▶ **ITEMS**
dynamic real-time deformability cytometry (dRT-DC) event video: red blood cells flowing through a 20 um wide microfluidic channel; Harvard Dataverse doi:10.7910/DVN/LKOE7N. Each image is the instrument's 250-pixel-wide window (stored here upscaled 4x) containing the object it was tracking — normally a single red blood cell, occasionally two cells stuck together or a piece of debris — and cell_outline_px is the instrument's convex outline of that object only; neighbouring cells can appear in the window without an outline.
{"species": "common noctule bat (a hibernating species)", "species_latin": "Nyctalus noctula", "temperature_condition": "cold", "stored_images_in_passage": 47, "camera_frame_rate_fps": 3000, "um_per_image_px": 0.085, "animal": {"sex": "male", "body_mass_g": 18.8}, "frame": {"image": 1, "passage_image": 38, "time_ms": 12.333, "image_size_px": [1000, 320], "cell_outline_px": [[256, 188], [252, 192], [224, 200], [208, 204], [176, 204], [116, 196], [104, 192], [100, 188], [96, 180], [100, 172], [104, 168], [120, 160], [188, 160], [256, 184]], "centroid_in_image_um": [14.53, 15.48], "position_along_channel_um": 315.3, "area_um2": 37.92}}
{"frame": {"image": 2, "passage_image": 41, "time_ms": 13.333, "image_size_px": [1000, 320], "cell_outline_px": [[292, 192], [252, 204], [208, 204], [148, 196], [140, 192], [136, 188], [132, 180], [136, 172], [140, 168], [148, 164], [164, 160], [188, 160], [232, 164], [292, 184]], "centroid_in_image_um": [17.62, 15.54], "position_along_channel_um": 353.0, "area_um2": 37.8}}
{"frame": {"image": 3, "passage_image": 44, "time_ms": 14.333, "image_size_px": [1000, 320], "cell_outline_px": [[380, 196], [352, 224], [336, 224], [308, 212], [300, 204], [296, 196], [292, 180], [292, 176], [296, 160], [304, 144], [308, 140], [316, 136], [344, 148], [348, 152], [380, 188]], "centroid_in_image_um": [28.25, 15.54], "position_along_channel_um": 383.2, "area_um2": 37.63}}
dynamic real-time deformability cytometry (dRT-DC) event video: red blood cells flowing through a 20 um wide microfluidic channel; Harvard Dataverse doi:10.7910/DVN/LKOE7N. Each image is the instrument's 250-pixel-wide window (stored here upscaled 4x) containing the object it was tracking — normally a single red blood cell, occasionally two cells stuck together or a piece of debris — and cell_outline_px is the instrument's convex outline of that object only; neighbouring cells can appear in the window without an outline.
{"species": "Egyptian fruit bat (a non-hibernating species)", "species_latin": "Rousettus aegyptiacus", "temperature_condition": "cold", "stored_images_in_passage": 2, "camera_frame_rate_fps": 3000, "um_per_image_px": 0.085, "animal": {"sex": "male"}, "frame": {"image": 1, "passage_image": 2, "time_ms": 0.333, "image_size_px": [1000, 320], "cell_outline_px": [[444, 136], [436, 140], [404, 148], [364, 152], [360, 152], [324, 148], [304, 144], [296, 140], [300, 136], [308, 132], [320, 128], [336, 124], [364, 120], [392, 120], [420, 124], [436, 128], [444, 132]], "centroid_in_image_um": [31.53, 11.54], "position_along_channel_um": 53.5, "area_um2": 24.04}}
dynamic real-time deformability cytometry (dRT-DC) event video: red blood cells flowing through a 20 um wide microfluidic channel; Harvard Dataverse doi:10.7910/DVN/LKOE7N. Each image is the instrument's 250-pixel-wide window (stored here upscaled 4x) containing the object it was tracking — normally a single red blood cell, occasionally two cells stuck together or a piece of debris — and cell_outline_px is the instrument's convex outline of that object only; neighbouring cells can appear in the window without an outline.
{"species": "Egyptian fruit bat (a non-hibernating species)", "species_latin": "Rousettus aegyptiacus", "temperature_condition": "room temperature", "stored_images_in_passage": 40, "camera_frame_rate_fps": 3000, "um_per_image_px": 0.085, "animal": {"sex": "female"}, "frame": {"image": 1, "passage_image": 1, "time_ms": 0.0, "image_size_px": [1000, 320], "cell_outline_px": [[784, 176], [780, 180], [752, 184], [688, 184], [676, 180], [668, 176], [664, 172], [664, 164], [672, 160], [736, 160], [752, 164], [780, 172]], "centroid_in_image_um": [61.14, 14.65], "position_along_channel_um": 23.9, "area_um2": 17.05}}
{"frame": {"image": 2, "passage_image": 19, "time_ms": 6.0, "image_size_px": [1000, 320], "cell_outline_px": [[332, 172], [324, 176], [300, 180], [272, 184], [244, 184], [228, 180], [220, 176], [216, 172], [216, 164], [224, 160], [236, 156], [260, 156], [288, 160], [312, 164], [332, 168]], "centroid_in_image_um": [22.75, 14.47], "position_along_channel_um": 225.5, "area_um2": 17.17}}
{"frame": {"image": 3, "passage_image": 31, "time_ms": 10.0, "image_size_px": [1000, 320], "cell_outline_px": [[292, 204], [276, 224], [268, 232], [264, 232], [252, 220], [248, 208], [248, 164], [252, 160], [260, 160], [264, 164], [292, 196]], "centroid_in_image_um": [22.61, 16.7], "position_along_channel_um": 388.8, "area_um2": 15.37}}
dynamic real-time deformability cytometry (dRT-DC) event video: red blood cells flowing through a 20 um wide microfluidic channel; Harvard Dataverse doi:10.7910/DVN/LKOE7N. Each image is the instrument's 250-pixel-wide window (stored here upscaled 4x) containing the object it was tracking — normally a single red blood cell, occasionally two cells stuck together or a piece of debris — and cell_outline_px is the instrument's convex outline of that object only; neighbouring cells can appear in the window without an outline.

▶ **SET TASK**
Copy the data above exactly. Every line must be included.

▶ **FINAL RESULT**
dynamic real-time deformability cytometry (dRT-DC) event video: red blood cells flowing through a 20 um wide microfluidic channel; Harvard Dataverse doi:10.7910/DVN/LKOE7N. Each image is the instrument's 250-pixel-wide window (stored here upscaled 4x) containing the object it was tracking — normally a single red blood cell, occasionally two cells stuck together or a piece of debris — and cell_outline_px is the instrument's convex outline of that object only; neighbouring cells can appear in the window without an outline.
{"species": "common noctule bat (a hibernating species)", "species_latin": "Nyctalus noctula", "temperature_condition": "cold", "stored_images_in_passage": 47, "camera_frame_rate_fps": 3000, "um_per_image_px": 0.085, "animal": {"sex": "male", "body_mass_g": 18.8}, "frame": {"image": 1, "passage_image": 38, "time_ms": 12.333, "image_size_px": [1000, 320], "cell_outline_px": [[256, 188], [252, 192], [224, 200], [208, 204], [176, 204], [116, 196], [104, 192], [100, 188], [96, 180], [100, 172], [104, 168], [120, 160], [188, 160], [256, 184]], "centroid_in_image_um": [14.53, 15.48], "position_along_channel_um": 315.3, "area_um2": 37.92}}
{"frame": {"image": 2, "passage_image": 41, "time_ms": 13.333, "image_size_px": [1000, 320], "cell_outline_px": [[292, 192], [252, 204], [208, 204], [148, 196], [140, 192], [136, 188], [132, 180], [136, 172], [140, 168], [148, 164], [164, 160], [188, 160], [232, 164], [292, 184]], "centroid_in_image_um": [17.62, 15.54], "position_along_channel_um": 353.0, "area_um2": 37.8}}
{"frame": {"image": 3, "passage_image": 44, "time_ms": 14.333, "image_size_px": [1000, 320], "cell_outline_px": [[380, 196], [352, 224], [336, 224], [308, 212], [300, 204], [296, 196], [292, 180], [292, 176], [296, 160], [304, 144], [308, 140], [316, 136], [344, 148], [348, 152], [380, 188]], "centroid_in_image_um": [28.25, 15.54], "position_along_channel_um": 383.2, "area_um2": 37.63}}
dynamic real-time deformability cytometry (dRT-DC) event video: red blood cells flowing through a 20 um wide microfluidic channel; Harvard Dataverse doi:10.7910/DVN/LKOE7N. Each image is the instrument's 250-pixel-wide window (stored here upscaled 4x) containing the object it was tracking — normally a single red blood cell, occasionally two cells stuck together or a piece of debris — and cell_outline_px is the instrument's convex outline of that object only; neighbouring cells can appear in the window without an outline.
{"species": "Egyptian fruit bat (a non-hibernating species)", "species_latin": "Rousettus aegyptiacus", "temperature_condition": "cold", "stored_images_in_passage": 2, "camera_frame_rate_fps": 3000, "um_per_image_px": 0.085, "animal": {"sex": "male"}, "frame": {"image": 1, "passage_image": 2, "time_ms": 0.333, "image_size_px": [1000, 320], "cell_outline_px": [[444, 136], [436, 140], [404, 148], [364, 152], [360, 152], [324, 148], [304, 144], [296, 140], [300, 136], [308, 132], [320, 128], [336, 124], [364, 120], [392, 120], [420, 124], [436, 128], [444, 132]], "centroid_in_image_um": [31.53, 11.54], "position_along_channel_um": 53.5, "area_um2": 24.04}}
dynamic real-time deformability cytometry (dRT-DC) event video: red blood cells flowing through a 20 um wide microfluidic channel; Harvard Dataverse doi:10.7910/DVN/LKOE7N. Each image is the instrument's 250-pixel-wide window (stored here upscaled 4x) containing the object it was tracking — normally a single red blood cell, occasionally two cells stuck together or a piece of debris — and cell_outline_px is the instrument's convex outline of that object only; neighbouring cells can appear in the window without an outline.
{"species": "Egyptian fruit bat (a non-hibernating species)", "species_latin": "Rousettus aegyptiacus", "temperature_condition": "room temperature", "stored_images_in_passage": 40, "camera_frame_rate_fps": 3000, "um_per_image_px": 0.085, "animal": {"sex": "female"}, "frame": {"image": 1, "passage_image": 1, "time_ms": 0.0, "image_size_px": [1000, 320], "cell_outline_px": [[784, 176], [780, 180], [752, 184], [688, 184], [676, 180], [668, 176], [664, 172], [664, 164], [672, 160], [736, 160], [752, 164], [780, 172]], "centroid_in_image_um": [61.14, 14.65], "position_along_channel_um": 23.9, "area_um2": 17.05}}
{"frame": {"image": 2, "passage_image": 19, "time_ms": 6.0, "image_size_px": [1000, 320], "cell_outline_px": [[332, 172], [324, 176], [300, 180], [272, 184], [244, 184], [228, 180], [220, 176], [216, 172], [216, 164], [224, 160], [236, 156], [260, 156], [288, 160], [312, 164], [332, 168]], "centroid_in_image_um": [22.75, 14.47], "position_along_channel_um": 225.5, "area_um2": 17.17}}
{"frame": {"image": 3, "passage_image": 31, "time_ms": 10.0, "image_size_px": [1000, 320], "cell_outline_px": [[292, 204], [276, 224], [268, 232], [264, 232], [252, 220], [248, 208], [248, 164], [252, 160], [260, 160], [264, 164], [292, 196]], "centroid_in_image_um": [22.61, 16.7], "position_along_channel_um": 388.8, "area_um2": 15.37}}
dynamic real-time deformability cytometry (dRT-DC) event video: red blood cells flowing through a 20 um wide microfluidic channel; Harvard Dataverse doi:10.7910/DVN/LKOE7N. Each image is the instrument's 250-pixel-wide window (stored here upscaled 4x) containing the object it was tracking — normally a single red blood cell, occasionally two cells stuck together or a piece of debris — and cell_outline_px is the instrument's convex outline of that object only; neighbouring cells can appear in the window without an outline.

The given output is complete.